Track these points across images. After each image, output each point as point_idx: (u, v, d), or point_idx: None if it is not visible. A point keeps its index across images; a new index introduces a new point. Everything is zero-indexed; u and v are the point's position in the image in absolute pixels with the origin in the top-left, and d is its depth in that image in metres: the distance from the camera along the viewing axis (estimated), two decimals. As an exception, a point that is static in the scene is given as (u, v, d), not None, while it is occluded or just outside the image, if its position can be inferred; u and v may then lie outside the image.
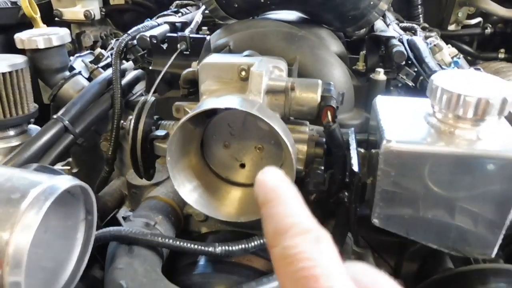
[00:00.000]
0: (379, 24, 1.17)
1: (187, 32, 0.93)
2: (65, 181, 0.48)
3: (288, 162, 0.62)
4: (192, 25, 0.99)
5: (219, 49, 0.90)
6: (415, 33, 1.18)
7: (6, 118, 0.91)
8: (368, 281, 0.29)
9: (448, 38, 1.72)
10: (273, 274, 0.63)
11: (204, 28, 1.16)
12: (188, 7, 1.37)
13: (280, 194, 0.30)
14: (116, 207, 0.92)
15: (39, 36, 0.95)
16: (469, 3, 1.61)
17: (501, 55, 1.67)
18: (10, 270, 0.41)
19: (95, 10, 1.51)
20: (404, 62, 0.93)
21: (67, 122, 0.85)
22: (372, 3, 1.01)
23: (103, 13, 1.58)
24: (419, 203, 0.60)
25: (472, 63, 1.70)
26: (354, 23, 1.06)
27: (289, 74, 0.74)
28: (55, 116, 0.85)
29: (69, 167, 1.07)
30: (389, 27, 1.17)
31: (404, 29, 1.21)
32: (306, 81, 0.66)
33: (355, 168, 0.61)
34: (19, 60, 0.90)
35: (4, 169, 0.50)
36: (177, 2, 1.46)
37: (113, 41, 1.33)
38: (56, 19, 1.48)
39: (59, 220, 0.55)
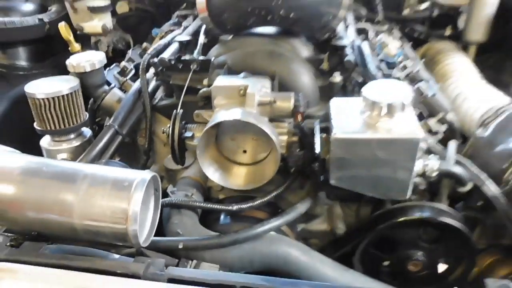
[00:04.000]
0: (339, 27, 1.50)
1: (195, 54, 1.26)
2: (148, 174, 0.83)
3: (274, 149, 0.98)
4: (198, 47, 1.31)
5: (220, 66, 1.23)
6: (367, 35, 1.51)
7: (69, 126, 1.24)
8: None
9: (403, 21, 2.06)
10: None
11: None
12: (187, 18, 1.69)
13: None
14: (157, 185, 1.28)
15: (86, 62, 1.27)
16: (417, -8, 1.96)
17: (448, 32, 2.01)
18: (130, 224, 0.77)
19: (109, 22, 1.80)
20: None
21: (117, 127, 1.20)
22: (331, 16, 1.33)
23: (114, 23, 1.88)
24: (358, 168, 0.96)
25: (424, 41, 2.03)
26: (319, 31, 1.39)
27: (272, 88, 1.09)
28: (108, 124, 1.19)
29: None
30: (347, 29, 1.50)
31: (359, 31, 1.54)
32: (283, 95, 1.01)
33: (317, 150, 0.97)
34: (75, 82, 1.22)
35: (111, 168, 0.85)
36: (177, 13, 1.76)
37: (130, 52, 1.65)
38: (78, 32, 1.78)
39: (145, 192, 0.90)
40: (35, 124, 1.21)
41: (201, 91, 1.08)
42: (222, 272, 0.77)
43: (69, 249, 0.85)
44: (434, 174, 0.98)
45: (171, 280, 0.72)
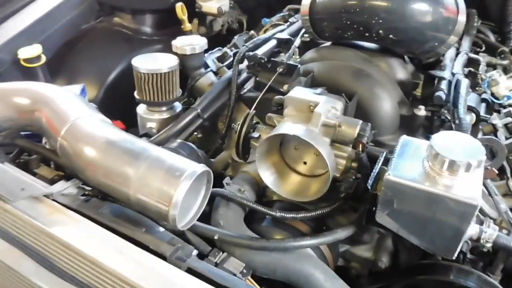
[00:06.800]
0: (449, 52, 1.39)
1: (286, 57, 1.29)
2: (200, 167, 0.91)
3: (328, 171, 0.99)
4: (291, 50, 1.34)
5: (306, 73, 1.25)
6: (477, 68, 1.37)
7: (162, 100, 1.38)
8: None
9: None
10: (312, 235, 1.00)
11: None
12: (296, 15, 1.71)
13: None
14: (223, 170, 1.38)
15: (188, 45, 1.39)
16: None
17: None
18: (172, 208, 0.86)
19: (225, 5, 1.92)
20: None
21: (199, 110, 1.31)
22: (438, 42, 1.25)
23: (231, 5, 1.99)
24: (406, 215, 0.92)
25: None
26: (423, 56, 1.31)
27: (346, 110, 1.08)
28: (192, 106, 1.31)
29: (196, 133, 1.54)
30: (457, 57, 1.38)
31: (469, 62, 1.40)
32: (350, 121, 1.00)
33: (369, 185, 0.96)
34: (174, 63, 1.36)
35: (169, 154, 0.95)
36: (289, 6, 1.80)
37: (236, 37, 1.74)
38: (197, 10, 1.93)
39: (195, 182, 0.99)
40: (135, 93, 1.38)
41: (275, 97, 1.11)
42: (233, 278, 0.83)
43: (125, 211, 0.98)
44: (489, 245, 0.90)
45: (189, 270, 0.80)
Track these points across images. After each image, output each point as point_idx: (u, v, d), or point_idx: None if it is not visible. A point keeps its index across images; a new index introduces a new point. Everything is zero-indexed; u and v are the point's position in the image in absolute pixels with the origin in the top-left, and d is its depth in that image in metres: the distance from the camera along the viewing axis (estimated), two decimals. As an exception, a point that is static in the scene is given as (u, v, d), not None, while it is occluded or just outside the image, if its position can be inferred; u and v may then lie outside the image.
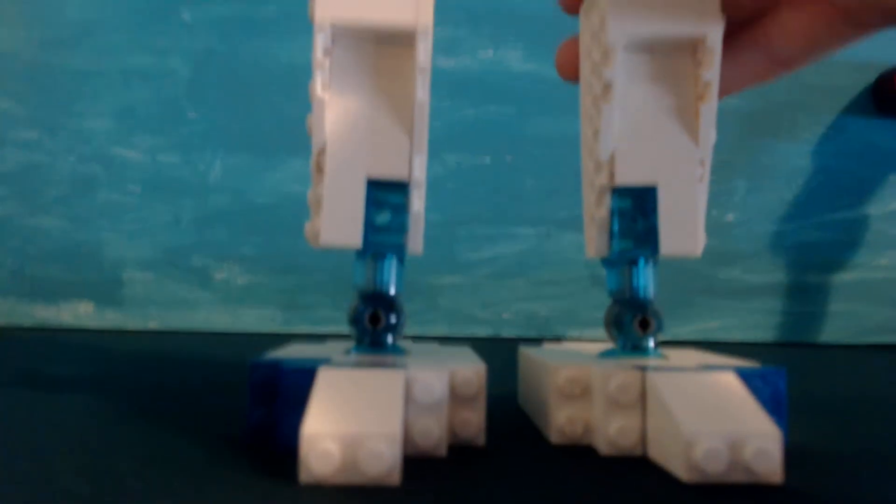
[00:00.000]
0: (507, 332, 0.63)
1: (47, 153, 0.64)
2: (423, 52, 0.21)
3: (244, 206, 0.64)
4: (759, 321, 0.65)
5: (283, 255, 0.63)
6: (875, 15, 0.20)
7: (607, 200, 0.23)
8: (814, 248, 0.65)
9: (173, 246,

WHAT YOU WILL DO —
Could all the data above be given again exactly, leaving out its images?

ANSWER FOR THIS EXERCISE —
Track these points across images. After each image, output each point as point_idx: (u, v, d), or point_idx: None if it is not visible. A point keeps its index across images; a new index introduces a new point. Everything is zero-indexed; u and v are the point's position in the image in absolute pixels with the origin in the top-left, and d is its depth in that image in metres: the distance from the camera along the viewing axis (estimated), two decimals. As an exception, a point that is static in the scene is given as (u, v, d), not None, while it is occluded or just outside the image, if its position can be inferred; u and v may then lie outside the image.
[00:00.000]
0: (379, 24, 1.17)
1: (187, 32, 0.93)
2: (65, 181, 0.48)
3: (288, 162, 0.62)
4: (192, 25, 0.99)
5: (219, 49, 0.90)
6: (415, 33, 1.18)
7: (6, 118, 0.91)
8: (368, 281, 0.29)
9: (448, 38, 1.72)
10: (273, 274, 0.63)
11: (204, 28, 1.16)
12: (188, 7, 1.37)
13: (280, 194, 0.30)
14: (116, 207, 0.92)
15: (39, 36, 0.95)
16: (469, 3, 1.61)
17: (501, 55, 1.67)
18: (10, 270, 0.41)
19: (95, 10, 1.51)
20: (404, 62, 0.93)
21: (67, 122, 0.85)
22: (372, 3, 1.01)
23: (103, 13, 1.58)
24: (419, 203, 0.60)
25: (472, 63, 1.70)
26: (354, 23, 1.06)
27: (289, 74, 0.74)
28: (55, 116, 0.85)
29: (69, 167, 1.07)
30: (389, 27, 1.17)
31: (404, 29, 1.21)
32: (306, 81, 0.66)
33: (355, 168, 0.61)
34: (19, 60, 0.90)
35: (4, 169, 0.50)
36: (177, 2, 1.46)
37: (113, 41, 1.33)
38: (56, 19, 1.48)
39: (59, 220, 0.55)
[00:04.000]
0: (339, 27, 1.50)
1: (195, 54, 1.26)
2: (148, 174, 0.83)
3: (274, 149, 0.98)
4: (198, 47, 1.31)
5: (220, 66, 1.23)
6: (367, 35, 1.51)
7: (69, 126, 1.24)
8: None
9: (403, 21, 2.06)
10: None
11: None
12: (187, 18, 1.69)
13: None
14: (157, 185, 1.28)
15: (86, 62, 1.27)
16: (417, -8, 1.96)
17: (448, 32, 2.01)
18: (130, 224, 0.77)
19: (109, 22, 1.80)
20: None
21: (117, 127, 1.20)
22: (331, 16, 1.33)
23: (114, 23, 1.88)
24: (358, 168, 0.96)
25: (424, 41, 2.03)
26: (319, 31, 1.39)
27: (272, 88, 1.09)
28: (108, 124, 1.19)
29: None
30: (347, 29, 1.50)
31: (359, 31, 1.54)
32: (283, 95, 1.01)
33: (317, 150, 0.97)
34: (75, 82, 1.22)
35: (111, 168, 0.85)
36: (177, 13, 1.76)
37: (130, 52, 1.65)
38: (78, 32, 1.78)
39: (145, 192, 0.90)
40: (35, 124, 1.21)
41: (201, 91, 1.08)
42: (222, 272, 0.77)
43: (69, 249, 0.85)
44: (434, 174, 0.98)
45: (171, 280, 0.72)
[00:06.800]
0: (449, 52, 1.39)
1: (286, 57, 1.29)
2: (200, 167, 0.91)
3: (328, 171, 0.99)
4: (291, 50, 1.34)
5: (306, 73, 1.25)
6: (477, 68, 1.37)
7: (162, 100, 1.38)
8: None
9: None
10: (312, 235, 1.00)
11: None
12: (296, 15, 1.71)
13: None
14: (223, 170, 1.38)
15: (188, 45, 1.39)
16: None
17: None
18: (172, 208, 0.86)
19: (225, 5, 1.92)
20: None
21: (199, 110, 1.31)
22: (438, 42, 1.25)
23: (231, 5, 1.99)
24: (406, 215, 0.92)
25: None
26: (423, 56, 1.31)
27: (346, 110, 1.08)
28: (192, 106, 1.31)
29: (196, 133, 1.54)
30: (457, 57, 1.38)
31: (469, 62, 1.40)
32: (350, 121, 1.00)
33: (369, 185, 0.96)
34: (174, 63, 1.36)
35: (169, 154, 0.95)
36: (289, 6, 1.80)
37: (236, 37, 1.74)
38: (197, 10, 1.93)
39: (195, 182, 0.99)
40: (135, 93, 1.38)
41: (275, 97, 1.11)
42: (233, 278, 0.83)
43: (125, 211, 0.98)
44: (489, 245, 0.90)
45: (189, 270, 0.80)
Track these points across images. After each image, output each point as point_idx: (u, v, d), or point_idx: None if it is not visible. A point keeps its index across images; a new index introduces a new point. Everything is zero-indexed; u and v are the point's position in the image in absolute pixels with the origin in the top-left, and d is its depth in that image in metres: the distance from the camera along the viewing axis (estimated), two decimals. As an exception, a point that is static in the scene is given as (u, v, d), not None, while it is occluded or just outside the image, if its position can be inferred; u and v may then lie outside the image.
[00:00.000]
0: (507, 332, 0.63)
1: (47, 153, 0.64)
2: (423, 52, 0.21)
3: (244, 206, 0.64)
4: (759, 321, 0.65)
5: (283, 255, 0.63)
6: (875, 15, 0.20)
7: (607, 200, 0.23)
8: (814, 248, 0.65)
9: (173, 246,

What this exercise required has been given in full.